Companies like Amazon and Netflix are very interested in making good recommendations — if they recommend items you like, they are more likely to keep your business. To this end they use information about their users (age, gender, etc.), and user ratings of their items. Their goal is to exploit this information to predict what you would like. The challenge is that most users have only rated a handful of items, producing a very incomplete dataset.
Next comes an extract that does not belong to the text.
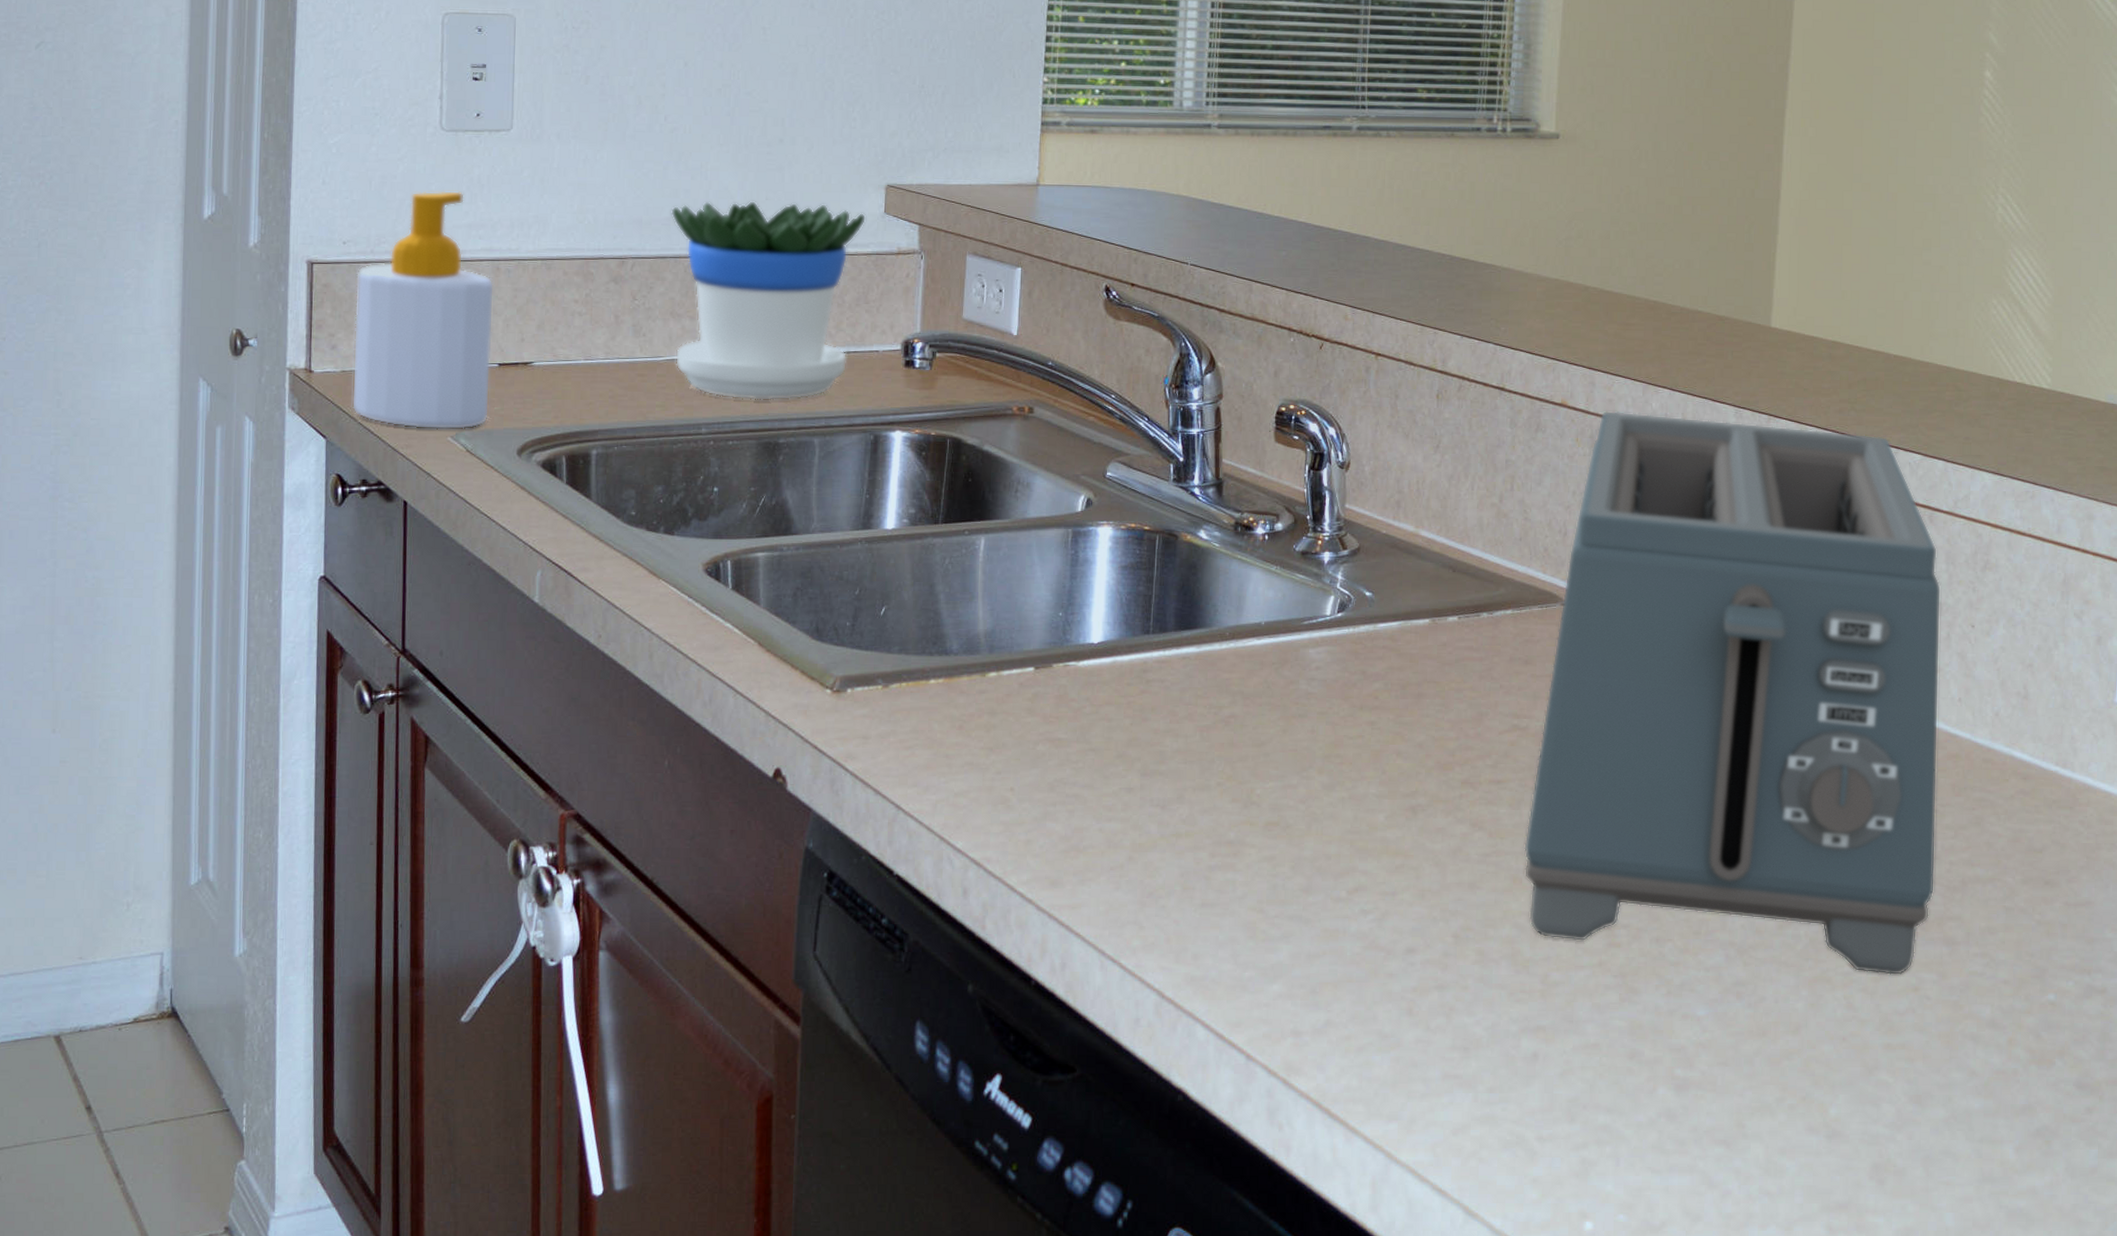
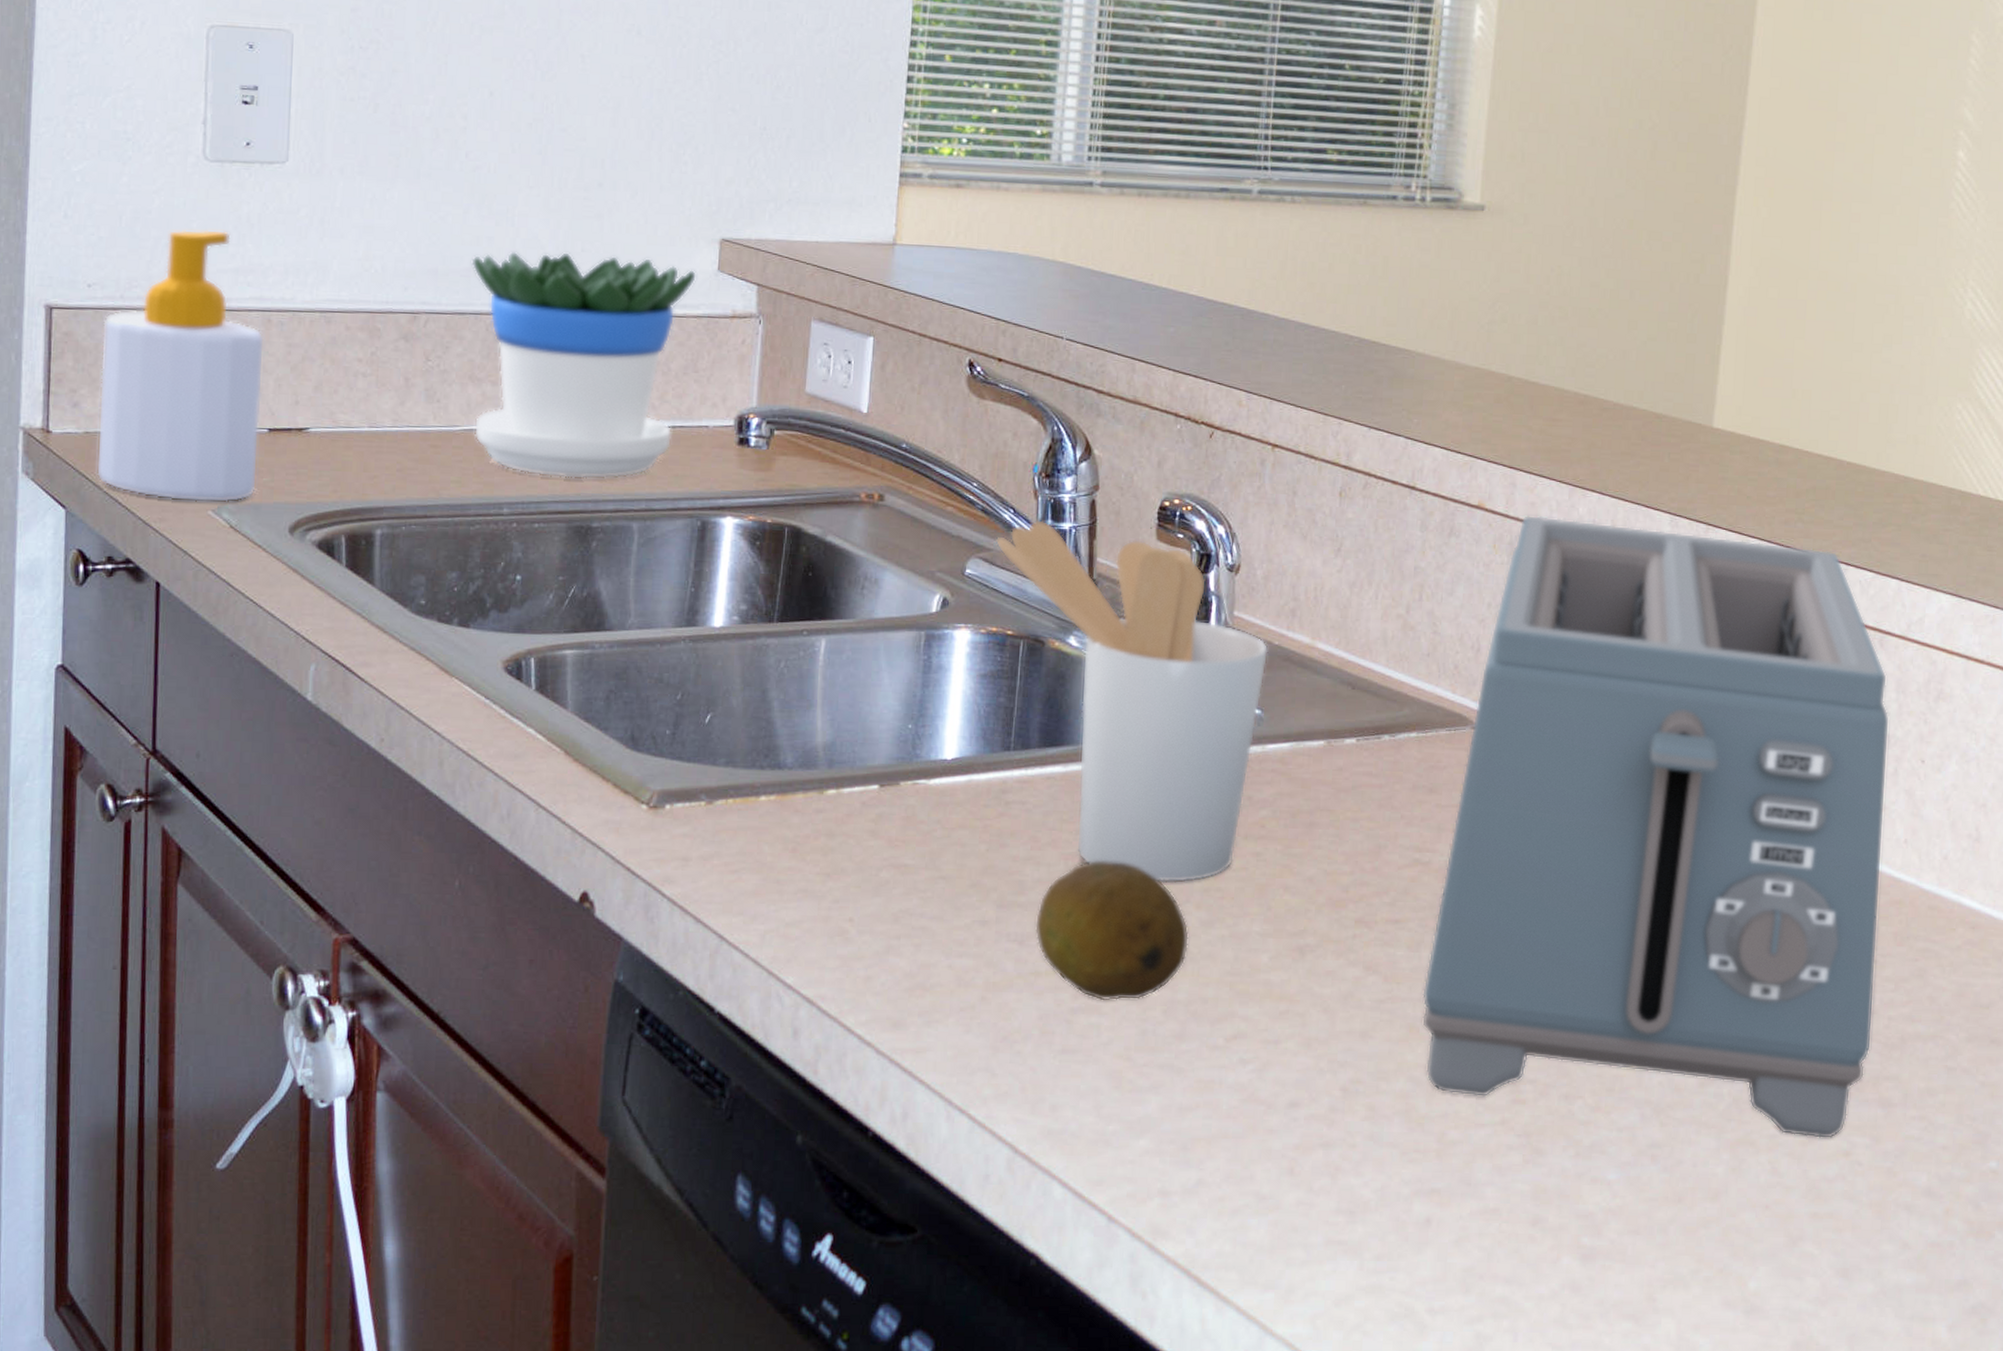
utensil holder: none [1133,427,1377,751] -> present [996,520,1269,883]
fruit: none [1174,732,1312,859] -> present [1034,861,1189,1001]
Fortunately, data often follows patterns that can be exploited for prediction. Here is a simple example: we can calculate the romance, comedy, action, and horror components of all movies, and put them in column vectors. Similarly, we can have coefficients a, b, c, and d of each user indicating how much they like each component. Finally, we can model a user's rating of a specific movie as the linear combination of the movie components and the user coefficients. Repeating the same for every movie, we can model a user's ratings vector as the linear combination of the movies component vectors with the user's coefficients.
In other words, users preferences lie in the subspace spanned by the movies components. The challenge is to find such subspace from the incomplete data (see here to know more).
Our research investigates how to identify subspaces and other more sophisticated patterns from incomplete data. For example, there may be several types of users (e.g., children and adults). In this case, a union of subspaces might be a better prediction model. In some cases multiple users share the same account, in which case it might be better to use a mixture matrix.